BEGIN Available data

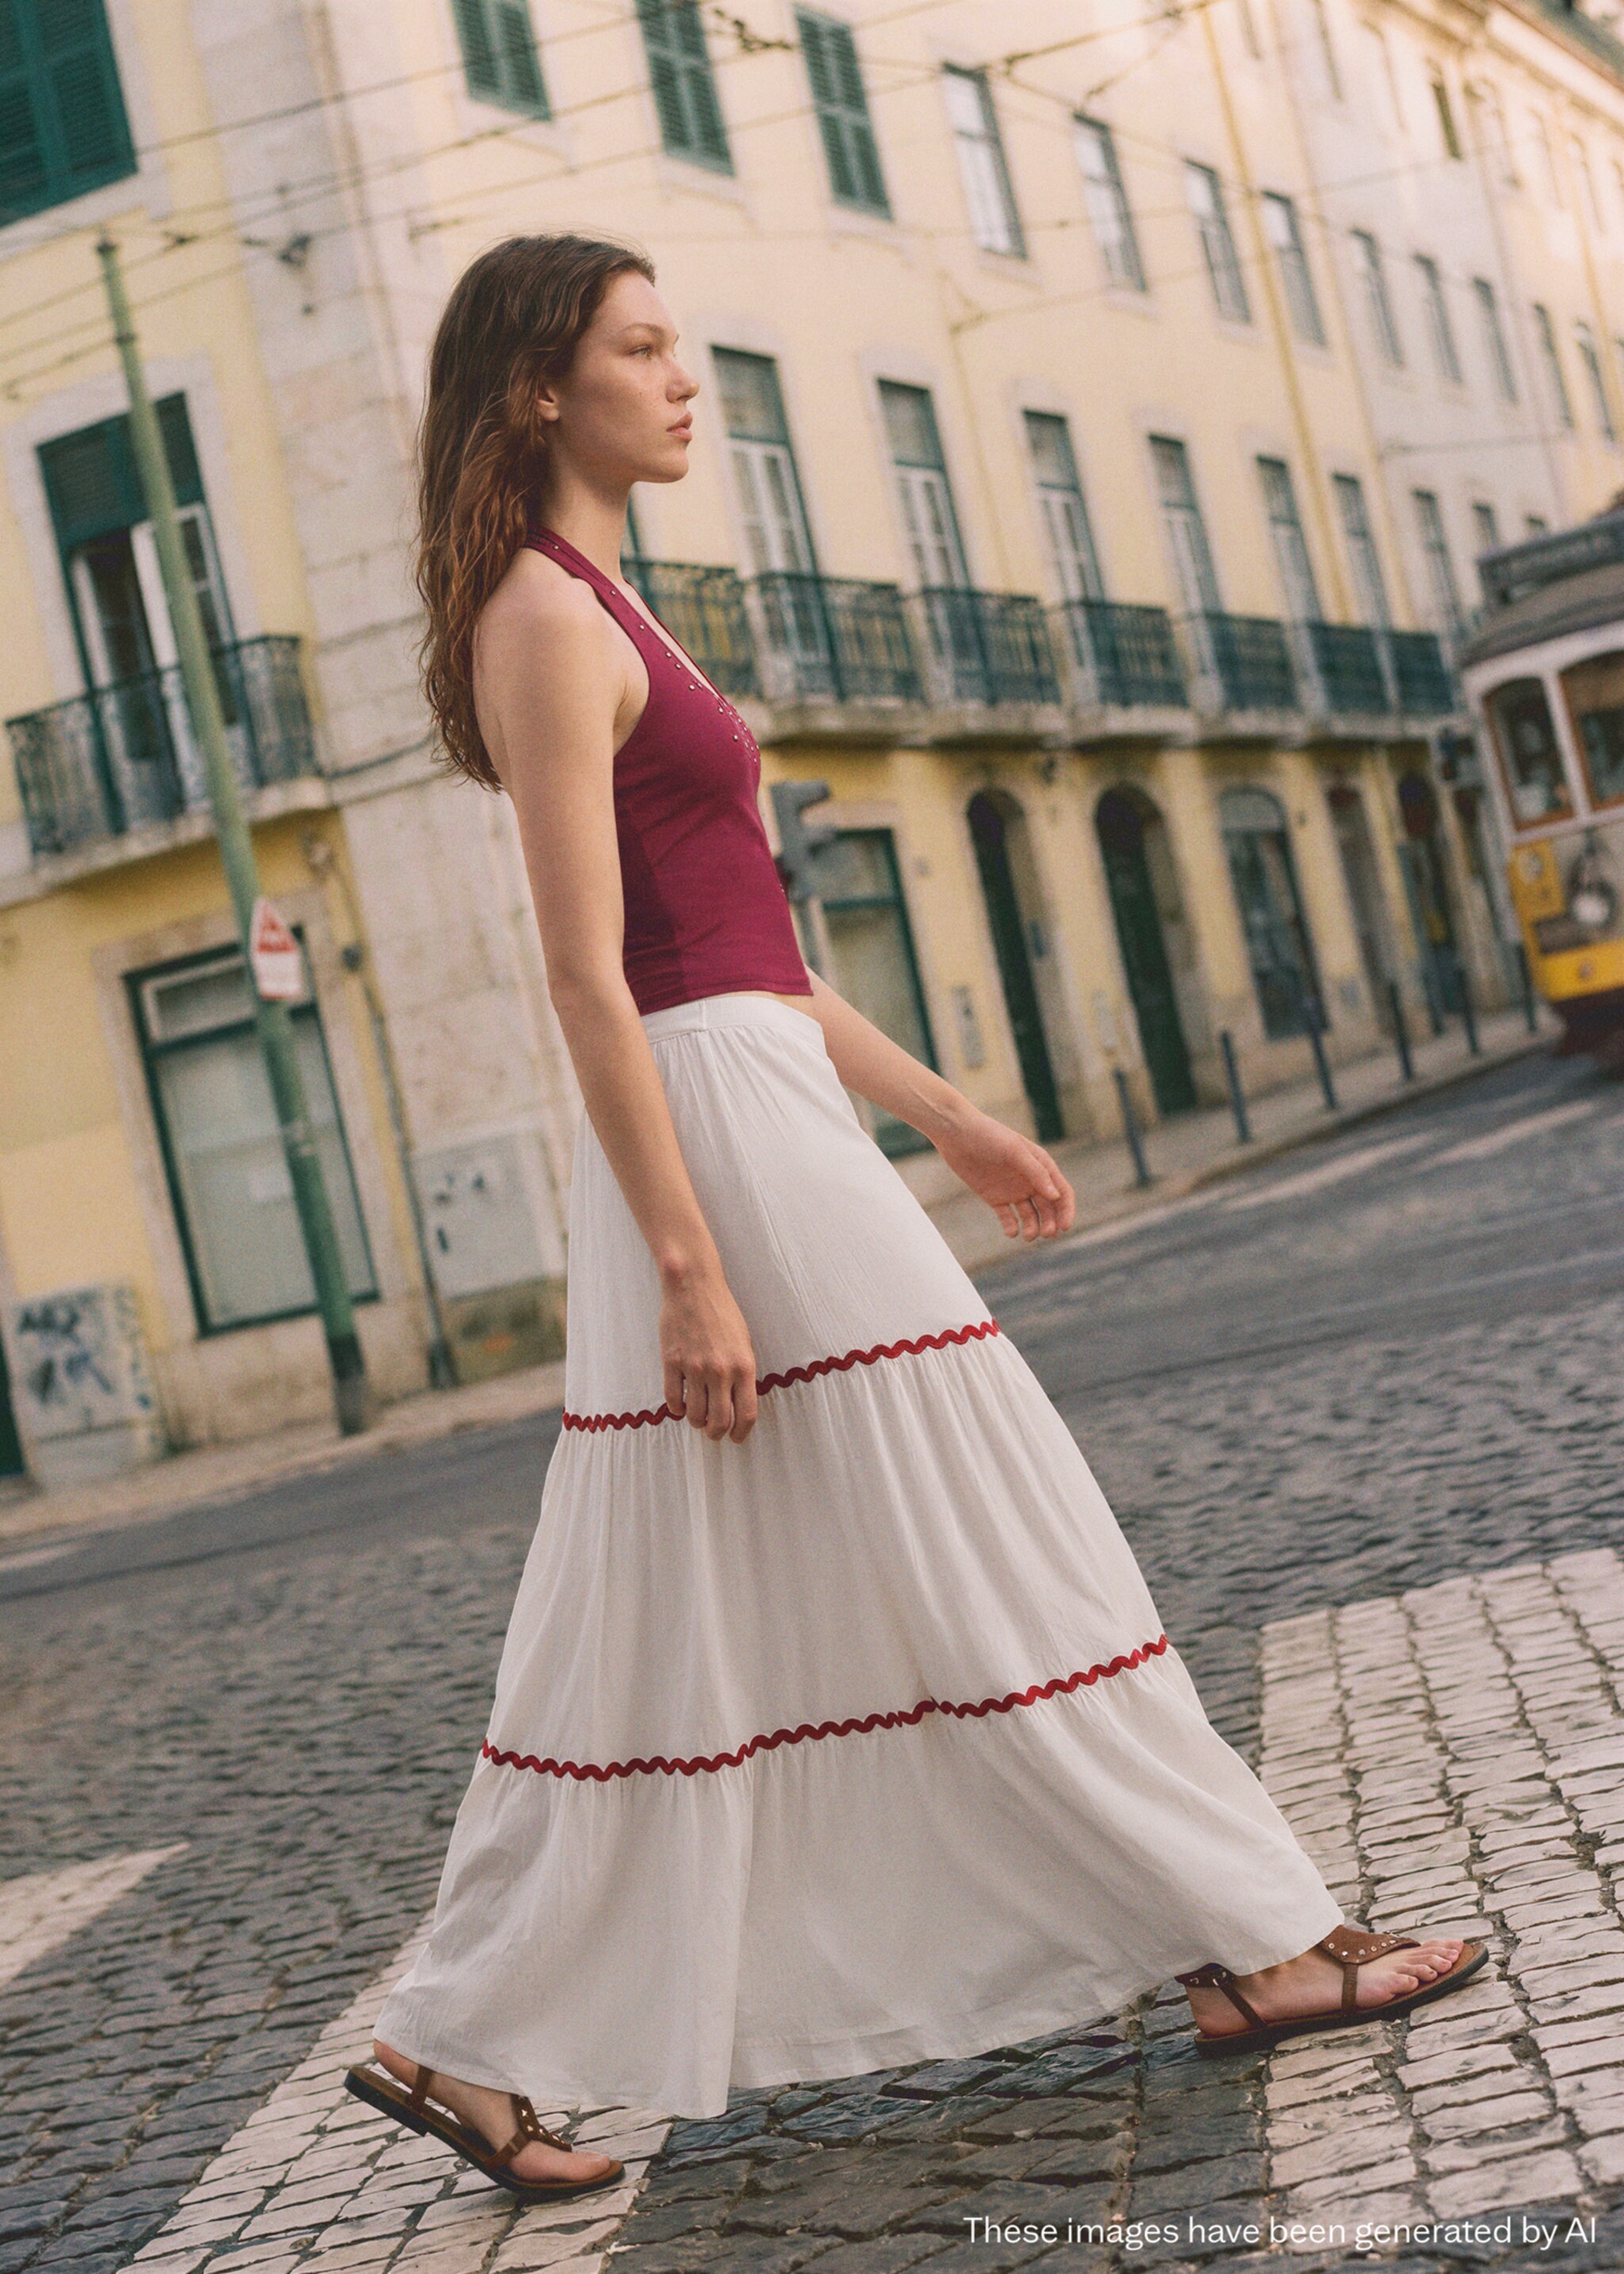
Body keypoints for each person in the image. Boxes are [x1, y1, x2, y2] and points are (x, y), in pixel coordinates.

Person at [343, 235, 1483, 2203]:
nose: (685, 380)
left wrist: (950, 1114)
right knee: (990, 1523)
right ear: (539, 388)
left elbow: (758, 952)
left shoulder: (626, 603)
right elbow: (591, 980)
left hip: (762, 1098)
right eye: (641, 349)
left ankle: (458, 2041)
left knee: (663, 1605)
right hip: (710, 1139)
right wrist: (688, 1262)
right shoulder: (543, 615)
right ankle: (1256, 1940)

END Available data

* _Directions for this task_
In the copy, omit the pictures and reproduce every entry exactly.

* _Solution_
Body keypoints for each person in the image. Boxes are [x1, y1, x2, y2] and points are (x, y), in pixel coordinates.

Person at [343, 235, 1483, 2203]:
nose: (685, 380)
left wrist: (950, 1114)
right knee: (990, 1523)
right ear: (539, 388)
left elbow: (758, 952)
left shoulder: (626, 603)
right elbow: (591, 980)
left hip: (762, 1098)
right eye: (641, 349)
left ankle: (458, 2041)
left knee: (663, 1605)
right hip: (710, 1139)
right wrist: (688, 1262)
right shoulder: (543, 615)
right ankle: (1256, 1940)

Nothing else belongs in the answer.